ICTY sentences Milan Lukic to life for Visegrad crimes
21. July 2009. | 09:50
Source: Beta
The Hague tribunal on July 20 sentenced Milan Lukic to life imprisonment and Sredoje Lukic to 30 years for crimes against Muslims in Visegrad, from 1992 to 1994.
The Hague tribunal on July 20 sentenced Milan Lukic to life imprisonment and Sredoje Lukic to 30 years for crimes against Muslims in Visegrad, from 1992 to 1994.
The Trial Chamber, with presiding judge Patrick Robinson, found Milan Lukic, 42, guilty on all counts of the indictment -- burning at least 119 Muslim civilians, mostly women, children and the elderly, in two houses in Visegrad in June 1992, and of the slayings of at least 12 men on the bank of the River Drina and one woman in Visegrad, and the torture of non-Serb detainees at the Uzamnica camp.
Sredoje Lukic, 48, was convicted of aiding and abetting the burning of at least 59 civilians in Pionirska Street in Visegrad, on June 14, 1992, and torture at Uzamnica.
The Trial Chamber established that it had not been proven that Sredoje Lukic had taken part in nor been present at the burning of 60 Muslims in the Bikavac quarter of Visegrad, on June 27, 1992.
Burning Muslim civilians alive, in which Milan Lukic played a key role, Robinson described as the worst crime against humanity at the close of the twentieth century.
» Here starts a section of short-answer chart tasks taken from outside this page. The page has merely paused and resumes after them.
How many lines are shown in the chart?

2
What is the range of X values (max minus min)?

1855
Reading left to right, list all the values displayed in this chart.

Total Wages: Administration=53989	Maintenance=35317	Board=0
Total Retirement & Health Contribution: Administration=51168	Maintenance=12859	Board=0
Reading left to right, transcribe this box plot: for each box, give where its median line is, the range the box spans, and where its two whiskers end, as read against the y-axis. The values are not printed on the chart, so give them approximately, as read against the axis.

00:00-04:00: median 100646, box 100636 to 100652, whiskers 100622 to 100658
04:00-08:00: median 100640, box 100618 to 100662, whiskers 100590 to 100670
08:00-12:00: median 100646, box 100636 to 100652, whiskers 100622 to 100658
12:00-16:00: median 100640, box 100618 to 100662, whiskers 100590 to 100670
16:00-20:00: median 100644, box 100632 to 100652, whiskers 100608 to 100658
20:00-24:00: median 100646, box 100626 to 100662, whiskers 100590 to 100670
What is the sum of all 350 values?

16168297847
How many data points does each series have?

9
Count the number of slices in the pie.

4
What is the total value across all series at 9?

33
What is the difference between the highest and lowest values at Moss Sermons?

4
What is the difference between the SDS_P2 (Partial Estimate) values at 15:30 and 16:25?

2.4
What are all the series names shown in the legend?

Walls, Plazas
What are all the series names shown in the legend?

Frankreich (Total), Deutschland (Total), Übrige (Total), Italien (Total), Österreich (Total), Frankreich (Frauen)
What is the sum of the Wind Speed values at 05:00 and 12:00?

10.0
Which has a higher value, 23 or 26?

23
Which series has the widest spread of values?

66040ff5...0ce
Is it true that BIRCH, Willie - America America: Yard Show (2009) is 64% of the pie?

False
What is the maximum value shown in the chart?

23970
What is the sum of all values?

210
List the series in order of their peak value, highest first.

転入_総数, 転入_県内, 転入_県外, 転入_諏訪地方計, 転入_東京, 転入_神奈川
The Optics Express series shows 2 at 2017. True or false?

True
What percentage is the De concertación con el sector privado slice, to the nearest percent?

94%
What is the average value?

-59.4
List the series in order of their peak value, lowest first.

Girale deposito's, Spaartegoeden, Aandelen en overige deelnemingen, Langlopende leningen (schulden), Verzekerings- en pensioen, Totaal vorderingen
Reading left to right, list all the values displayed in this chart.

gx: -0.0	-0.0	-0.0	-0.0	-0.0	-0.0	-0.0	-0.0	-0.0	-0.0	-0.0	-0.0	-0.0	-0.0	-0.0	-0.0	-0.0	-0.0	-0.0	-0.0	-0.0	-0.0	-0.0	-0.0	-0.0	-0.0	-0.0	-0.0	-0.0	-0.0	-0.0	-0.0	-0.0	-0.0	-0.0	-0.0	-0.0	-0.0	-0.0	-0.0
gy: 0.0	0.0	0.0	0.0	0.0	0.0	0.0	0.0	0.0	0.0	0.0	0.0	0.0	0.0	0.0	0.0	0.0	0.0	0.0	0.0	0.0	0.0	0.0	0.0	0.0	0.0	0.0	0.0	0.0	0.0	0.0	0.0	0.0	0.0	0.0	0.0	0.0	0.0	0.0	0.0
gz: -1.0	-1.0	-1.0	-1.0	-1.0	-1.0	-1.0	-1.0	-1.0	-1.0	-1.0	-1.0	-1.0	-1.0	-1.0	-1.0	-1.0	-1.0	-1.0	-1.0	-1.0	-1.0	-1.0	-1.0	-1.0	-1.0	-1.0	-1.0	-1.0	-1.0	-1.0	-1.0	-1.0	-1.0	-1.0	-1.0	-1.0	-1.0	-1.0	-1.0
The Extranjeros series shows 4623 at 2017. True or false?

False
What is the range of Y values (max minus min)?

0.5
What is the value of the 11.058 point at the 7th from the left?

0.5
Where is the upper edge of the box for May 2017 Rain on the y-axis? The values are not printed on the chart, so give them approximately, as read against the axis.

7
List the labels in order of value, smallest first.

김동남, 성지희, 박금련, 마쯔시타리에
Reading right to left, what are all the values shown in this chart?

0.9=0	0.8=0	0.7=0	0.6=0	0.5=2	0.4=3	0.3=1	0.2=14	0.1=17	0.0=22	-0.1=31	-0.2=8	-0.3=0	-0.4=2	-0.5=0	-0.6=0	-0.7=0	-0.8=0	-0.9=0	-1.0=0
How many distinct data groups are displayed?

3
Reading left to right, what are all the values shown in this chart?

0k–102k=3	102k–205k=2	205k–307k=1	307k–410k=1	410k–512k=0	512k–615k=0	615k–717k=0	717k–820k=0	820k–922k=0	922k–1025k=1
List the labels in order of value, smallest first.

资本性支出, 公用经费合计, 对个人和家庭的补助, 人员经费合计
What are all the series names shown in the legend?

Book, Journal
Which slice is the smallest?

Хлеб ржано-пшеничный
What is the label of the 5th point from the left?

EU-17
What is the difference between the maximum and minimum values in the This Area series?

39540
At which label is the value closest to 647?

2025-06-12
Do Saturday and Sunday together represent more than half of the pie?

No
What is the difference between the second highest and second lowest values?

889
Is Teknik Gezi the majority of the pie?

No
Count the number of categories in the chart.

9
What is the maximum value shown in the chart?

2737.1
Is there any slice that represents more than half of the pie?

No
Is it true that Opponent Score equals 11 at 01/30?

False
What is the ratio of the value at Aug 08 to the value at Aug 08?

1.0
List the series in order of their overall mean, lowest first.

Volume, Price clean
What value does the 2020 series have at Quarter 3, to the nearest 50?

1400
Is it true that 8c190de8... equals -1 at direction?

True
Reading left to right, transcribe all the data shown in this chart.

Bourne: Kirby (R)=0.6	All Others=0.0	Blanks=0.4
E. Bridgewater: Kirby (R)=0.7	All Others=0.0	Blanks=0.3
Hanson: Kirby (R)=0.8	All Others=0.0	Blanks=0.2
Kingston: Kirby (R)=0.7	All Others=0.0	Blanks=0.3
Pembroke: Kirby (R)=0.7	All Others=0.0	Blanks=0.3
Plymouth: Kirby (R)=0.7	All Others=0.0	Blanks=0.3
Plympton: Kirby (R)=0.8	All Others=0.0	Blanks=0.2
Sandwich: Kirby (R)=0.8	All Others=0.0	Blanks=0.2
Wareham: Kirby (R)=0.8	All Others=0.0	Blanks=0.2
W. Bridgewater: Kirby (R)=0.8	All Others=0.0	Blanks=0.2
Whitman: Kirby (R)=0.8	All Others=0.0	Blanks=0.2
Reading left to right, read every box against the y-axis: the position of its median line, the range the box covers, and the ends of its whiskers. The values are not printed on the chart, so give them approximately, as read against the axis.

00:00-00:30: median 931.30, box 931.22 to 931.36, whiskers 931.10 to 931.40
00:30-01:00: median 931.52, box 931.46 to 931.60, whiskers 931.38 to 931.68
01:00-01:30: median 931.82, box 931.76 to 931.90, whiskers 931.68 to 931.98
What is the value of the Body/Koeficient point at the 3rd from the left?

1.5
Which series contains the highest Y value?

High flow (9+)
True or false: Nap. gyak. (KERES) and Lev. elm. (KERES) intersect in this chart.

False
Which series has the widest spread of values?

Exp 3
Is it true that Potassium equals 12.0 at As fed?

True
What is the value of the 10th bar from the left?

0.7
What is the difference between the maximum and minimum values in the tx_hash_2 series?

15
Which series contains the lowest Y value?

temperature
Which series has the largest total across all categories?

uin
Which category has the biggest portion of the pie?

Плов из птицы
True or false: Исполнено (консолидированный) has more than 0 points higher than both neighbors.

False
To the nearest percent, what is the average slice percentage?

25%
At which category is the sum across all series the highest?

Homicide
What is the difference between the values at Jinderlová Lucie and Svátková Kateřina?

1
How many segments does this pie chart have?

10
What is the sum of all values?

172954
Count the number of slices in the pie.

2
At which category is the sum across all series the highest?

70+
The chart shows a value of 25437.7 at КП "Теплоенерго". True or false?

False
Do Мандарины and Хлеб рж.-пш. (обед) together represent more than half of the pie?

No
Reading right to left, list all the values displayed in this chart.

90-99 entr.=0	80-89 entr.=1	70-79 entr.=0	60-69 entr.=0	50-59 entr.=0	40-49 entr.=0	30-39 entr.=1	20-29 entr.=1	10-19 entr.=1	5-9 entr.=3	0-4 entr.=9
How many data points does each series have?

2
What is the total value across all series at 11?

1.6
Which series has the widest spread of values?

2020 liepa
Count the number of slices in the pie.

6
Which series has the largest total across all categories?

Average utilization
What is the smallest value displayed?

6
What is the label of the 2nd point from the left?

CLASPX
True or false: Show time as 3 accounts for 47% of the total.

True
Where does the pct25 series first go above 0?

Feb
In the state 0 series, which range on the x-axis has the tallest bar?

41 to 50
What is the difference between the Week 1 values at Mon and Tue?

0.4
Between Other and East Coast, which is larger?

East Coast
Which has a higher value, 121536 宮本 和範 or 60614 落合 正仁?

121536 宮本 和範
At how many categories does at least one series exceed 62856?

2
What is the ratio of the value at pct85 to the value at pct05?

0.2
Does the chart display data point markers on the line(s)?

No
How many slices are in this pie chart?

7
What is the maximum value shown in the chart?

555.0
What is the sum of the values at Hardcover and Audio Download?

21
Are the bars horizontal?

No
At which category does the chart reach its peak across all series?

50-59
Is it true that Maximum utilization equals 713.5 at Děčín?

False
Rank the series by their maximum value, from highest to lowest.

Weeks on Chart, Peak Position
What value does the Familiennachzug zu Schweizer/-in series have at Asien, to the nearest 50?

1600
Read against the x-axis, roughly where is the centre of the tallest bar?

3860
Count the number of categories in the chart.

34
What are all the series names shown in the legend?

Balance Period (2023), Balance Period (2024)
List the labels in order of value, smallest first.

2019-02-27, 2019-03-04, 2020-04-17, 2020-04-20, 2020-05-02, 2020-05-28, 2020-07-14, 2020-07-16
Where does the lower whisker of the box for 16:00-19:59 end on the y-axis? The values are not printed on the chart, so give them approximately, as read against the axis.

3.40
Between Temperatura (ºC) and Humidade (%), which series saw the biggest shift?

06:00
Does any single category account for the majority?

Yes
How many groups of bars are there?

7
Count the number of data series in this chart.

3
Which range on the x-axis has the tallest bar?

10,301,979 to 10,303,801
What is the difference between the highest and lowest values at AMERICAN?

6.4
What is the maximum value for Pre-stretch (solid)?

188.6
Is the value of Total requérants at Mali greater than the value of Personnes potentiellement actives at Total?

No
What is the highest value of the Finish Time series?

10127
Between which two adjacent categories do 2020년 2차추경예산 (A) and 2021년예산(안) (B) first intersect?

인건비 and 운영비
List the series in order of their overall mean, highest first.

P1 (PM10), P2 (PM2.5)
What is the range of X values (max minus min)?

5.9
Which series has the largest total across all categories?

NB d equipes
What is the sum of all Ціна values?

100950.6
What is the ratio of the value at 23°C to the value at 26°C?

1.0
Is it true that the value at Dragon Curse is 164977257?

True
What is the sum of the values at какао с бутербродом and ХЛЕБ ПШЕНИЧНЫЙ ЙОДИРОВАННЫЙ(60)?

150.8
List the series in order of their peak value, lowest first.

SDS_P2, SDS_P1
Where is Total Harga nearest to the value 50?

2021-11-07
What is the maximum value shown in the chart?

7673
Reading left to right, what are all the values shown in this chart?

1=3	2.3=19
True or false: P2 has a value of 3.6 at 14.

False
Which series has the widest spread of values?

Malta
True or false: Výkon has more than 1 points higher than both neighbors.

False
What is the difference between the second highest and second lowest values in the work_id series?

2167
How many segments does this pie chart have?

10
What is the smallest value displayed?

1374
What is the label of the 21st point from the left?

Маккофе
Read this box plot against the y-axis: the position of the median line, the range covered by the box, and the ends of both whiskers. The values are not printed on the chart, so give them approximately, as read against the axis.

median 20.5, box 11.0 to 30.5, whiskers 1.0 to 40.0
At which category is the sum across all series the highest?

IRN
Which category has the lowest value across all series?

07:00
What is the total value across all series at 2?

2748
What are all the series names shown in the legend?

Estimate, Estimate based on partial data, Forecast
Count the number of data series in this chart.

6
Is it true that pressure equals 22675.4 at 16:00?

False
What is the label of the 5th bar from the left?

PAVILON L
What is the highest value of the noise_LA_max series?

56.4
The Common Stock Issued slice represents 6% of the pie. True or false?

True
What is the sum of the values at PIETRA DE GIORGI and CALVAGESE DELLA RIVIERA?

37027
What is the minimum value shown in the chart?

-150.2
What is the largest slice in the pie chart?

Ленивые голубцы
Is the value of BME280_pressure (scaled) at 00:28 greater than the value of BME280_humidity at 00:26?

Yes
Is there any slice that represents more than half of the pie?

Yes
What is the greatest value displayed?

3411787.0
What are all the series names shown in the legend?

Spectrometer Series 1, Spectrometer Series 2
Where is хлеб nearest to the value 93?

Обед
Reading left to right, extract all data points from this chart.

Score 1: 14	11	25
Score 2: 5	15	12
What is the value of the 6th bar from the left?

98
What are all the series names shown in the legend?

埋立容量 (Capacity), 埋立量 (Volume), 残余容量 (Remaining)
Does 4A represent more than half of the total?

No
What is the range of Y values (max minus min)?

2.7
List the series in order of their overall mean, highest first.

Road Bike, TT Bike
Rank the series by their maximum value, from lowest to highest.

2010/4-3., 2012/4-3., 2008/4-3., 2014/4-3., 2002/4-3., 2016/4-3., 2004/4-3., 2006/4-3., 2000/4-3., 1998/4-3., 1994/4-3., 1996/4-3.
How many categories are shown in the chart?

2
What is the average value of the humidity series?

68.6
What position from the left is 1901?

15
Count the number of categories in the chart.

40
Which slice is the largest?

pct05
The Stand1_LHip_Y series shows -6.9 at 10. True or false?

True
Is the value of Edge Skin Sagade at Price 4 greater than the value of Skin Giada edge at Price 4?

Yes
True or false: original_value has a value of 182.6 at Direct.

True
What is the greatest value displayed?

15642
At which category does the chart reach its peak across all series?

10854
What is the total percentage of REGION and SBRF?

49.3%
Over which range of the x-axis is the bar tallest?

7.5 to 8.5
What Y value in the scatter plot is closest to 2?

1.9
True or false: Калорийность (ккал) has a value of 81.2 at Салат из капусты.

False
Those horrific crimes, he said, stand apart by their callousness, cruelty, brutality and premeditation in the long history of man's inhumanity to man.
The trial against the Lukics, who are related, began on July 9, 2008, and the 40 witnesses of the prosecution included people who had survived the burnings.
Milan Lukic was apprehended in August 2005, in Argentina, and Sredoje Lukic turned himself in to the International Criminal Tribunal for the former Yugoslavia on Sept. 14, 2005.
The Belgrade District Court sentenced Milan Lukic in absentia to 20 years in prison for the abductions and killings of Muslims from the village of Sjeverin, in the Priboj area, in 1992.